► KerasHub：预训练模型 / API文档 / 模型架构 / T5Gemma / T5GemmaSeq2SeqLMPreprocessor 层

T5GemmaSeq2SeqLMPreprocessor 层

`T5GemmaSeq2SeqLMPreprocessor` 类

keras_hub.models.T5GemmaSeq2SeqLMPreprocessor(
    tokenizer,
    encoder_sequence_length=512,
    decoder_sequence_length=512,
    add_start_token=False,
    add_end_token=True,
    **kwargs
)

T5Gemma Seq2Seq LM 预处理器。

此预处理层用于与 keras_hub.models.T5GemmaSeq2SeqLM 一起使用。默认情况下，它将接收字符串的批次，并以 (x, y, sample_weight) 格式返回输出，其中 y 标签是 x 序列中的下一个 token ID。

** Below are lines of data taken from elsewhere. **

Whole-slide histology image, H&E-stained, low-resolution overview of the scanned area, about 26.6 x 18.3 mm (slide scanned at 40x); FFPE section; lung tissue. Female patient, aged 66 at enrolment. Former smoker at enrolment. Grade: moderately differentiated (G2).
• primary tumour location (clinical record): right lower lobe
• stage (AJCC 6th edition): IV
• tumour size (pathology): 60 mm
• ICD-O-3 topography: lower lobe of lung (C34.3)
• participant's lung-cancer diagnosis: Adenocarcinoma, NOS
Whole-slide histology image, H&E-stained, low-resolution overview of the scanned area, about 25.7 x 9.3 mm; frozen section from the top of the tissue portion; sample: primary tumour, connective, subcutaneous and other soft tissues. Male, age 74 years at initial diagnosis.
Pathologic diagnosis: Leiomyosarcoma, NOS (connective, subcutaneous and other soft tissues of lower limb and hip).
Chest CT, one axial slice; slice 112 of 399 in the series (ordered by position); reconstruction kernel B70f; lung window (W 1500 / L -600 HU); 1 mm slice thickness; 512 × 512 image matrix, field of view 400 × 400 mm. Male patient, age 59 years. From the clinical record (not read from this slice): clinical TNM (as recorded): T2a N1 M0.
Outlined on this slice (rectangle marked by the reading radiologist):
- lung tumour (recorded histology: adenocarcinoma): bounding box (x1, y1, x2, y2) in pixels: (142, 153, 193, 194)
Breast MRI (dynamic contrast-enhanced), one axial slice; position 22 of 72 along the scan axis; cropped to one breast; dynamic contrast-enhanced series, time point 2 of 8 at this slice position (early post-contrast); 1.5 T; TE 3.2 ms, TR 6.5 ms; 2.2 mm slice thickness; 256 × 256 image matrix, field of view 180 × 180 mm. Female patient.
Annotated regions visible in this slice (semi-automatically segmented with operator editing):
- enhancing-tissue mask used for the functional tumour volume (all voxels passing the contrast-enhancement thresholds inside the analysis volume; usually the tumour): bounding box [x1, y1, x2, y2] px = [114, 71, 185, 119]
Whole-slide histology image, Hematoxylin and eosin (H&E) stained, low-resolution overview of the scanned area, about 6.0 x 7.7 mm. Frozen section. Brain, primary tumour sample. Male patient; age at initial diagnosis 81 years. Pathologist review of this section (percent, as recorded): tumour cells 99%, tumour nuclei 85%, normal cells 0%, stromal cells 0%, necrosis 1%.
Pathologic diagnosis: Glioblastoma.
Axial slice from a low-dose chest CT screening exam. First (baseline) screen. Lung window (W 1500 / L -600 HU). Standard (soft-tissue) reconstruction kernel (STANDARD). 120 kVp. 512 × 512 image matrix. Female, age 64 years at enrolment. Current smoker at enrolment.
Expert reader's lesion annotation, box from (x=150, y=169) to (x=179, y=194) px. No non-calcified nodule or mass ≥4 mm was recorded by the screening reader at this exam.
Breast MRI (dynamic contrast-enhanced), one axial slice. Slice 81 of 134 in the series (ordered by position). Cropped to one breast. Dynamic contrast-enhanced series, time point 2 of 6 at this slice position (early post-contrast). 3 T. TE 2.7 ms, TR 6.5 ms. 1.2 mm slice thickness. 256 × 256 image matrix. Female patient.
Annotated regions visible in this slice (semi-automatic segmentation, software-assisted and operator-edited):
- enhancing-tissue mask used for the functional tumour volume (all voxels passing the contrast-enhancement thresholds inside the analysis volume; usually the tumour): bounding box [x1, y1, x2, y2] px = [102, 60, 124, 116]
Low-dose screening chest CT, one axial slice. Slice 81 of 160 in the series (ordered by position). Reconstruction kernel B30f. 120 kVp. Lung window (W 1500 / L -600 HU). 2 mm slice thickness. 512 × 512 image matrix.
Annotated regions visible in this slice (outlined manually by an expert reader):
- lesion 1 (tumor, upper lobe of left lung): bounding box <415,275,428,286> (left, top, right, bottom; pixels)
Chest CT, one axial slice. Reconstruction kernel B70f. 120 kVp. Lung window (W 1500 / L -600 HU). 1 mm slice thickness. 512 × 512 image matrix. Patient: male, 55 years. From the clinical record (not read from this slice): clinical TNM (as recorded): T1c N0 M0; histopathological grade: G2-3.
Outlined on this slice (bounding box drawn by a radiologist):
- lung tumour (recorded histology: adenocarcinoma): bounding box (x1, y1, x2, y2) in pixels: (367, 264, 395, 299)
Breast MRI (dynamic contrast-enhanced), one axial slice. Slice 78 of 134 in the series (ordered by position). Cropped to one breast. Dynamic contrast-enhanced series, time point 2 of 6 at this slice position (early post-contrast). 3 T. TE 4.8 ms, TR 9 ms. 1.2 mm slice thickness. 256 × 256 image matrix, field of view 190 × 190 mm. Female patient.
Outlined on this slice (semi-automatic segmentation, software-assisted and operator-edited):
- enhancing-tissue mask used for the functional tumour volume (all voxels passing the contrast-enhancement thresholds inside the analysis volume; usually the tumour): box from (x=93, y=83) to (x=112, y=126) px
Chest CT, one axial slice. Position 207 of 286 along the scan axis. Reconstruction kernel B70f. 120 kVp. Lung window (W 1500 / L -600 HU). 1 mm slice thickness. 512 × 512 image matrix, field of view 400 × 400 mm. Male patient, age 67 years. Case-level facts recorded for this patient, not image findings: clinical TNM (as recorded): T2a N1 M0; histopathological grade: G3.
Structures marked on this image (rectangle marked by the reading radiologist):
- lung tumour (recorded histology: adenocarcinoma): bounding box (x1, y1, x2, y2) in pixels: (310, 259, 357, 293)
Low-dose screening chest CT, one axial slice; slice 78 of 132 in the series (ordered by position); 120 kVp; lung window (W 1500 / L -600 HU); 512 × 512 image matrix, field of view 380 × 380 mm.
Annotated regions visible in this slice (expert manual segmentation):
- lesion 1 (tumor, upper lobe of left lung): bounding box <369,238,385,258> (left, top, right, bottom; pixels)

对于生成任务，该层还公开了 generate_preprocess() 和 generate_postprocess() 两个方法。当此预处理器附加到 keras_hub.models.T5GemmaSeq2SeqLM 实例时，这些方法将在 generate() 中被隐式调用。它们也可以独立调用（例如，在单独的进程中预计算生成所需的预处理输入）。

参数

tokenizer: 一个 keras_hub.models.T5GemmaTokenizer 实例。
encoder_sequence_length: 填充后的编码器输入的长度。
decoder_sequence_length: 填充后的解码器输入的长度。
add_start_token: 如果为 True，预处理器将在每个输入序列前添加分词器的起始 token。对于 T5Gemma 模型，这应该是 False。默认为 False。
add_end_token: 如果为 True，预处理器将在每个输入序列后添加分词器的结束 token。对于 T5Gemma 模型，这应该是 True。默认为 True。

调用参数

x: 一个包含两个键的字典，"encoder_text" 和 "decoder_text"。值可以是字符串、tf.Tensor 或 Python 字符串列表。
y：标签数据。应始终为 None，因为该层会生成标签。
sample_weight：标签权重。应始终为 None，因为该层会生成标签权重。
encoder_sequence_length: 传递此参数以覆盖层配置的 encoder_sequence_length。
decoder_sequence_length: 传递此参数以覆盖层配置的 decoder_sequence_length。

示例

import tensorflow as tf
import numpy as np

# Load the preprocessor from a preset.
preprocessor = keras_hub.models.T5GemmaSeq2SeqLMPreprocessor.from_preset(
    "t5gemma_b_b_prefixlm_it"
)

# For example usage, see the dictionary example below which provides
# both encoder and decoder text.
# Tokenize a batch of sentences.
preprocessor(["The quick brown fox jumped.", "Call me Ishmael."])
# Tokenize a dictionary with separate encoder and decoder inputs.
preprocessor({
    "encoder_text": "The quick brown fox jumped.",
    "decoder_text": "The fast fox."
})

# Apply tokenization to a [`tf.data.Dataset`](https://tensorflowcn.cn/api_docs/python/tf/data/Dataset).
encoder_features = tf.constant(["The quick brown fox.", "Call me Ishmael."])
decoder_features = tf.constant(["The fast fox.", "I am Ishmael."])
ds = tf.data.Dataset.from_tensor_slices(
    {"encoder_text": encoder_features, "decoder_text": decoder_features}
)
ds = ds.map(preprocessor, num_parallel_calls=tf.data.AUTOTUNE)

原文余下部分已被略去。